她咬住了自己嘴唇,片刻後,躡手躡腳,屏住呼吸,像貓一樣接近那個發出聲音的房間。

悄悄的往裏面望去。

幾個呼吸之後,耶律真滿臉通紅,眼睛瞪的比牛還大。一時間,竟然楞在了原地,忘記悄悄的走。

“嗯,瑾瑜。。不,,,不要。。。”慕容清斷斷續續的說道。

她努力抓住自己腦海裏那最後一絲清明,想起來外面還有一個跟著自己來的徐朗。

“嗯?誰?”沈鈺含住她的耳垂,含含糊糊的問了兩個字。

“啊,別。。。別這樣,。。受。受不了。。”慕容清撐起最後一絲理智,說出來的字已經毫不成句。

“晚些再說,現在不管。”沈鈺溫熱的氣息充斥著她的鼻間,讓她最後一絲理智也無影無蹤。

約莫過了半個時辰,慕容清才在沈鈺的事後吻中,漸漸地恢覆了理智。

清醒過來的第一件事,便是要收拾沈鈺。

她可是大越堂堂的嫡公主,身上還有前朝皇室的血脈,說是最尊貴的人兒,也無可厚非。

竟然和自己的駙馬,在青樓裏親熱了一番。讓她怎麽不覺得羞惱?

都這麽久了,這隨手挑的院子,幸好沒人來。那正主兒,還被打暈了扔到隔壁了。

慕容清正要收拾沈鈺,卻忽然擡眼看向門外,怒喝了一聲,“誰!?”

伸手隨意拿了一個東西,當做暗器就直接扔了出去。

門外立刻傳來一個閃避的聲音。

沈鈺臉色一冷,隨便裹了一件外袍,便要下床去看。

慕容清伸手拉住了她,“回來。”

隨即用內力向外面喊道,“徐朗,拿下。

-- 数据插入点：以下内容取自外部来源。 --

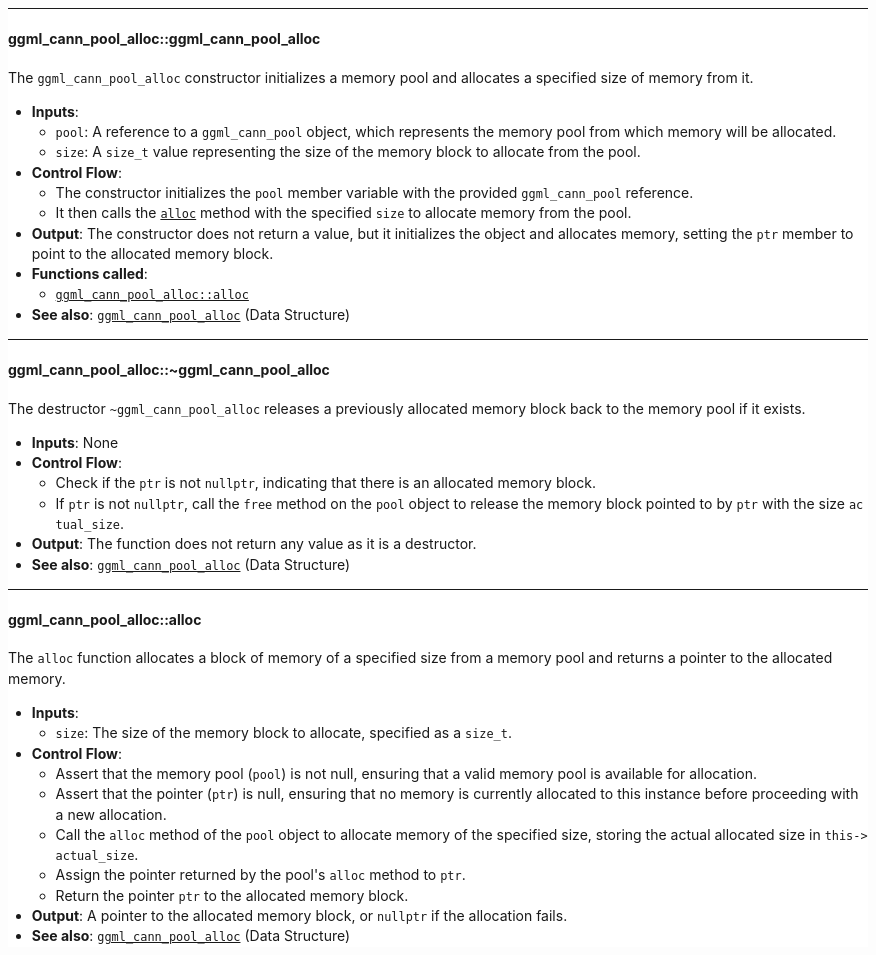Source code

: 
---
#### ggml\_cann\_pool\_alloc::ggml\_cann\_pool\_alloc
The `ggml_cann_pool_alloc` constructor initializes a memory pool and allocates a specified size of memory from it.
- **Inputs**:
    - `pool`: A reference to a `ggml_cann_pool` object, which represents the memory pool from which memory will be allocated.
    - `size`: A `size_t` value representing the size of the memory block to allocate from the pool.
- **Control Flow**:
    - The constructor initializes the `pool` member variable with the provided `ggml_cann_pool` reference.
    - It then calls the [`alloc`](#ggml_cann_pool_allocalloc) method with the specified `size` to allocate memory from the pool.
- **Output**: The constructor does not return a value, but it initializes the object and allocates memory, setting the `ptr` member to point to the allocated memory block.
- **Functions called**:
    - [`ggml_cann_pool_alloc::alloc`](#ggml_cann_pool_allocalloc)
- **See also**: [`ggml_cann_pool_alloc`](#ggml_cann_pool_alloc)  (Data Structure)


---
#### ggml\_cann\_pool\_alloc::\~ggml\_cann\_pool\_alloc
The destructor `~ggml_cann_pool_alloc` releases a previously allocated memory block back to the memory pool if it exists.
- **Inputs**: None
- **Control Flow**:
    - Check if the `ptr` is not `nullptr`, indicating that there is an allocated memory block.
    - If `ptr` is not `nullptr`, call the `free` method on the `pool` object to release the memory block pointed to by `ptr` with the size `actual_size`.
- **Output**: The function does not return any value as it is a destructor.
- **See also**: [`ggml_cann_pool_alloc`](#ggml_cann_pool_alloc)  (Data Structure)


---
#### ggml\_cann\_pool\_alloc::alloc
The `alloc` function allocates a block of memory of a specified size from a memory pool and returns a pointer to the allocated memory.
- **Inputs**:
    - `size`: The size of the memory block to allocate, specified as a `size_t`.
- **Control Flow**:
    - Assert that the memory pool (`pool`) is not null, ensuring that a valid memory pool is available for allocation.
    - Assert that the pointer (`ptr`) is null, ensuring that no memory is currently allocated to this instance before proceeding with a new allocation.
    - Call the `alloc` method of the `pool` object to allocate memory of the specified size, storing the actual allocated size in `this->actual_size`.
    - Assign the pointer returned by the pool's `alloc` method to `ptr`.
    - Return the pointer `ptr` to the allocated memory block.
- **Output**: A pointer to the allocated memory block, or `nullptr` if the allocation fails.
- **See also**: [`ggml_cann_pool_alloc`](#ggml_cann_pool_alloc)  (Data Structure)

”隨即外面便傳來打鬥的聲音。

慕容清把貼身的衣服遞給她,嗔怪的說道,“這樣你還要出門?再說了,你這手無縛雞之力,出去能打得過誰?”

沈鈺這才低頭看了看自己,一臉的尷尬。這就系了一件外袍,著實不雅觀。

沈鈺一邊穿衣服,一邊說道,“我猜多半是耶律真,她應該不會說出去的。”

耶律真早就知道她是個姑娘,何況,蕭南和楚樓還有交情在那裏。